■ Data ■
>>

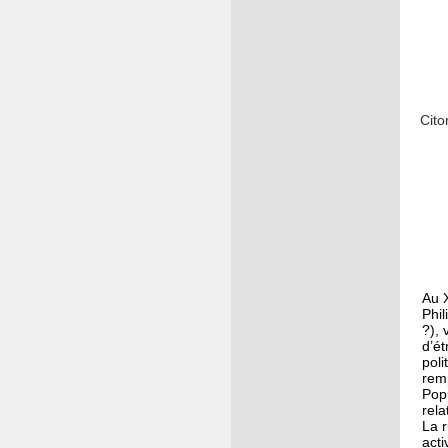
Cito
Au X
Phil
?), 
d’ét
poli
rem
Popu
rela
La r
acti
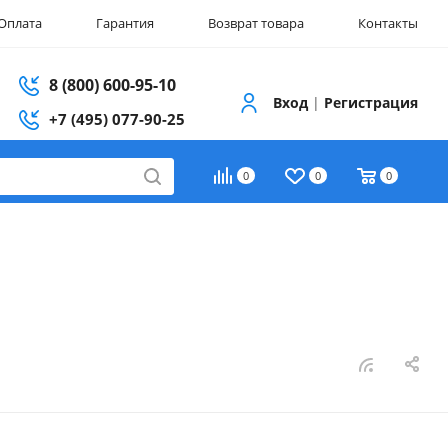
Оплата
Гарантия
Возврат товара
Контакты
8 (800) 600-95-10
Вход
|
Регистрация
+7 (495) 077-90-25
0
0
0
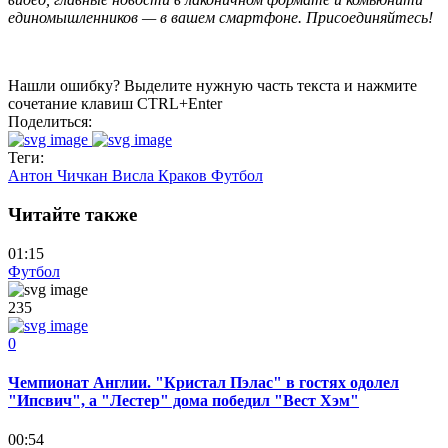
единомышленников — в вашем смартфоне. Присоединяйтесь!
Нашли ошибку? Выделите нужную часть текста и нажмите
сочетание клавиш CTRL+Enter
Поделиться:
Теги:
Антон Чичкан
Висла Краков
Футбол
Читайте также
01:15
Футбол
235
0
Чемпионат Англии. "Кристал Пэлас" в гостях одолел
"Ипсвич", а "Лестер" дома победил "Вест Хэм"
00:54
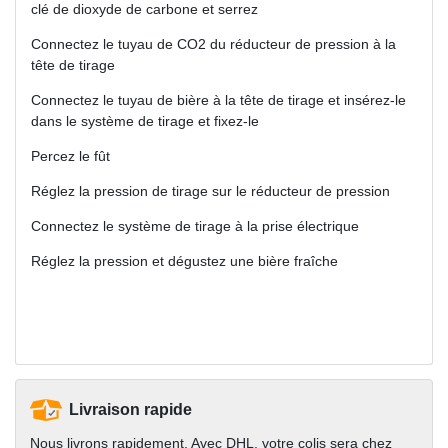
clé de dioxyde de carbone et serrez
Connectez le tuyau de CO2 du réducteur de pression à la
tête de tirage
Connectez le tuyau de bière à la tête de tirage et insérez-le
dans le système de tirage et fixez-le
Percez le fût
Réglez la pression de tirage sur le réducteur de pression
Connectez le système de tirage à la prise électrique
Réglez la pression et dégustez une bière fraîche
Livraison rapide
Nous livrons rapidement. Avec DHL, votre colis sera chez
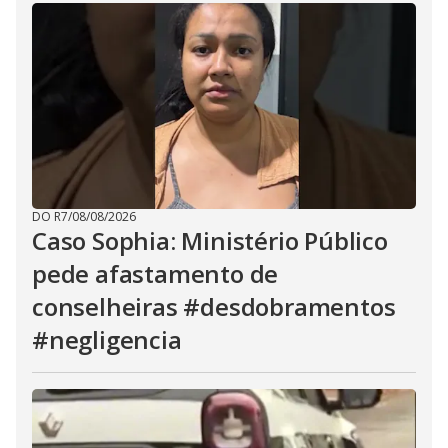
DO R7
/
08/08/2026
Caso Sophia: Ministério Público
pede afastamento de
conselheiras #desdobramentos
#negligencia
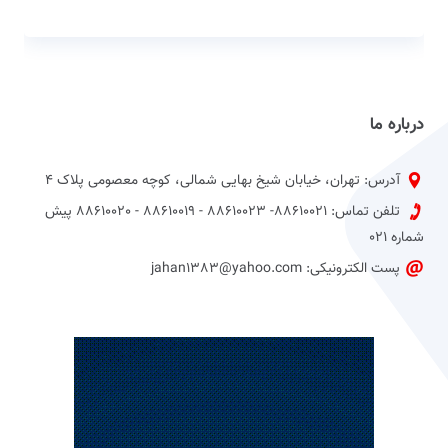
درباره ما
آدرس: تهران، خیابان شیخ بهایی شمالی، کوچه معصومی پلاک 4
تلفن تماس: 88610021- 88610023 - 88610019 - 88610020 پیش
شماره 021
پست الکترونیکی: jahan1383@yahoo.com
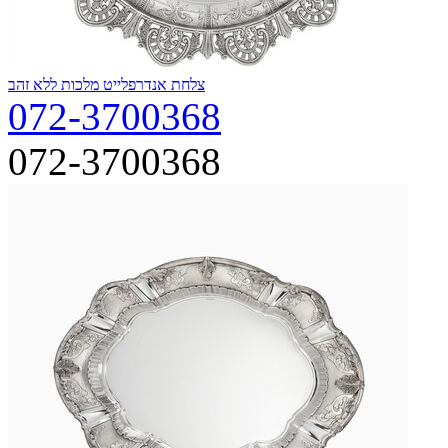
צלחת אנדרפלייט מלכות ללא זהב
072-3700368
072-3700368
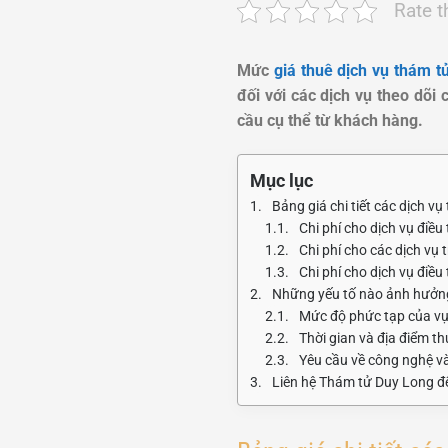
Rate t
Mức
giá thuê dịch vụ thám 
đối với các dịch vụ theo dõi 
cầu cụ thể từ khách hàng.
Mục lục
Bảng giá chi tiết các dịch v
Chi phí cho dịch vụ điều
Chi phí cho các dịch vụ 
Chi phí cho dịch vụ điều
Những yếu tố nào ảnh hưởng
Mức độ phức tạp của vụ
Thời gian và địa điểm th
Yêu cầu về công nghệ và 
Liên hệ Thám tử Duy Long đ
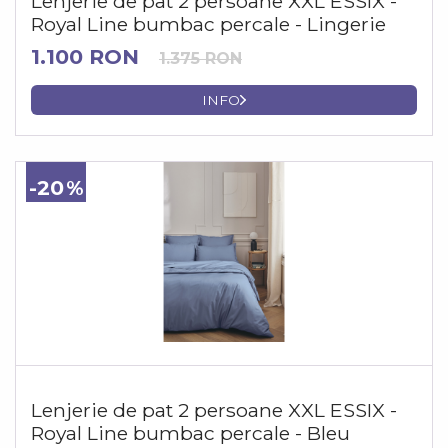
Lenjerie de pat 2 persoane XXL ESSIX -
Royal Line bumbac percale - Lingerie
1.100 RON
1.375 RON
INFO
-20
Lenjerie de pat 2 persoane XXL ESSIX -
Royal Line bumbac percale - Bleu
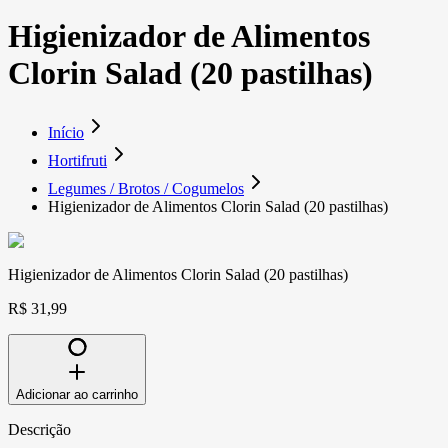
Higienizador de Alimentos
Clorin Salad (20 pastilhas)
Início
Hortifruti
Legumes / Brotos / Cogumelos
Higienizador de Alimentos Clorin Salad (20 pastilhas)
Higienizador de Alimentos Clorin Salad (20 pastilhas)
R$ 31,99
Adicionar ao carrinho
Descrição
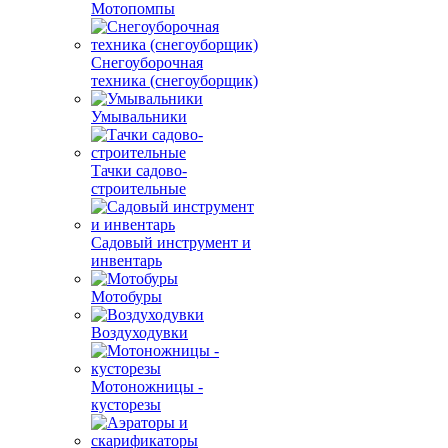
Мотопомпы
Снегоуборочная
техника (снегоуборщик)
Умывальники
Тачки садово-
строительные
Садовый инструмент и
инвентарь
Мотобуры
Воздуходувки
Мотоножницы -
кусторезы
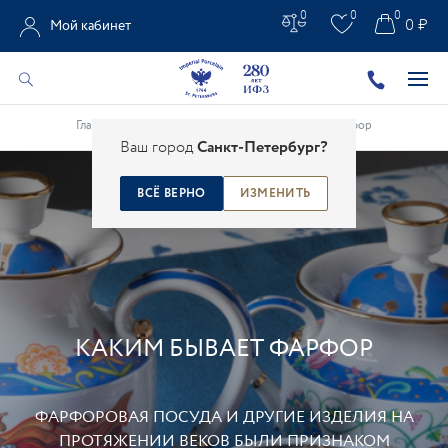
0
0
0
0 ₽
Мой кабинет
Главная
/
Статьи о фарфоре
/
Каким бывает фарфор
Ваш город
Санкт-Петербург?
ВСЁ ВЕРНО
ИЗМЕНИТЬ
3 МАРТА 2023
КАКИМ БЫВАЕТ ФАРФОР
ФАРФОРОВАЯ ПОСУДА И ДРУГИЕ ИЗДЕЛИЯ НА
ПРОТЯЖЕНИИ ВЕКОВ БЫЛИ ПРИЗНАКОМ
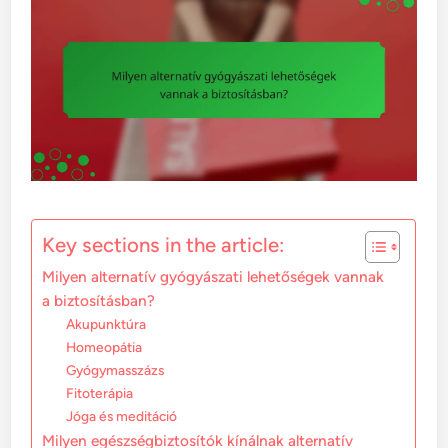
Key sections in the article:
Milyen alternatív gyógyászati lehetőségek vannak
a biztosításban?
Akupunktúra
Homeopátia
Gyógymasszázs
Fitoterápia
Jóga és meditáció
Milyen egészségbiztosítók kínálnak alternatív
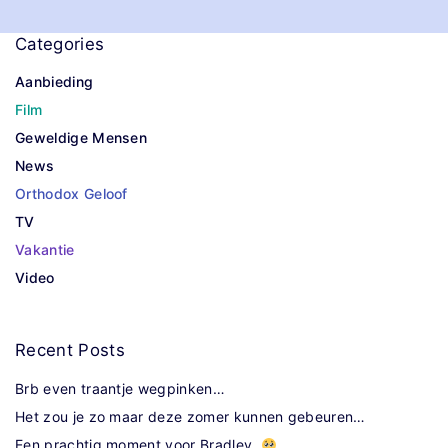
Categories
Aanbieding
Film
Geweldige Mensen
News
Orthodox Geloof
TV
Vakantie
Video
Recent
Posts
Brb even traantje wegpinken…
Het zou je zo maar deze zomer kunnen gebeuren…
Een prachtig moment voor Bradley.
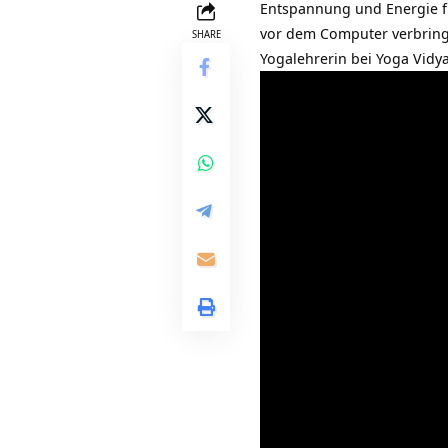
Entspannung und Energie für
vor dem Computer verbring
SHARE
Yogalehrerin bei
Yoga Vidy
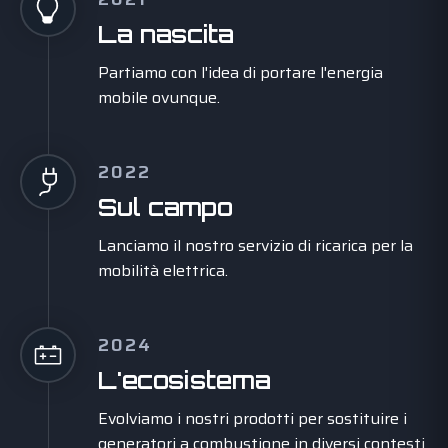
La nascita
Partiamo con l'idea di portare l'energia
mobile ovunque.
2022
Sul campo
Lanciamo il nostro servizio di ricarica per la
mobilità elettrica.
2024
L'ecosistema
Evolviamo i nostri prodotti per sostituire i
generatori a combustione in diversi contesti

<<

■ What this task involves ■
From the first line of the listing above, repeat every line through the one holding "Нашли ошибку? Выделите". Both ends count, and pictures stay out.

■ Answer box ■
Cito
Au X
Phil
?), 
d’ét
poli
rem
Popu
rela
La r
acti
Оплата
Гарантия
Возврат товара
Контакты
8 (800) 600-95-10
Вход
|
Регистрация
+7 (495) 077-90-25
0
0
0
единомышленников — в вашем смартфоне. Присоединяйтесь!
Нашли ошибку? Выделите нужную часть текста и нажмите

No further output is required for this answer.